According to research performed in Starbucks in the mid-2000s, customers sitting alone filled 65 percent of all tables. Indeed, the corporation set out its stores to accommodate these clients, employing circular tables rather than square tables since they are less formal, have no “empty” seats, and seem less secluded from the rest of the public, even if they inhibit strangers from sitting together and conversing (Simon, 2009, pp.105e108).
Rather of fleeing the workplace, many consumers bring it with them in the form of laptops, mobile phones, and other gadgets, whose use of the digital revolution has resulted in the decentralization of labor in recent decades. It’s easy to dismiss the coffee shop as only providing a safe emulation of old-style coffee shops, where people can watch rather than engage in communal life.
The $2 cappuccino may have looked to be an inexpensive luxury, but the premium over standard restaurant coffee made it seem more like Marx’s “bourgeois universalism,” which is an ostensibly democratic experience with an exclusive cover price that limited it to the middle classes.
Similarly, the claimed authenticity of the beverages bears little scrutiny once they have been transformed into more consumer-friendly forms.

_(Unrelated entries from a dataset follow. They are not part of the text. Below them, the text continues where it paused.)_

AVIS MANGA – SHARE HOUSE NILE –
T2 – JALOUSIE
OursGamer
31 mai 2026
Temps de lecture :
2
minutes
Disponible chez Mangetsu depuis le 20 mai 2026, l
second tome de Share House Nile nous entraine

Tastes, Rituals, and Waves Chapter j 19 479 the American customer uses not just syrups but also size to sweeten the proposals, to the point that a Starbucks “long” cappuccino, the smallest usually offered, costs twice as much as a basic Italian version.
Such criticisms, however, overlook the fact that the second-wave chains were successful in changing Americans’ coffee drinking habits by restructuring a consumption experience using a variety of cultural reference points. They did so not by increasing overall coffee consumption per capita, but by persuading them that drinking gourmet coffee justified paying a premium price.
And, as the conversion of non-specialist operators such as Dunkin Donuts and McDonald’s to offering cappuccino and latte in the mid-2000s proved, that view has progressively percolated democratically across society (Baker, 2013, p. 317). Italian-style coffee drinks have now been ingrained in the American coffee culture.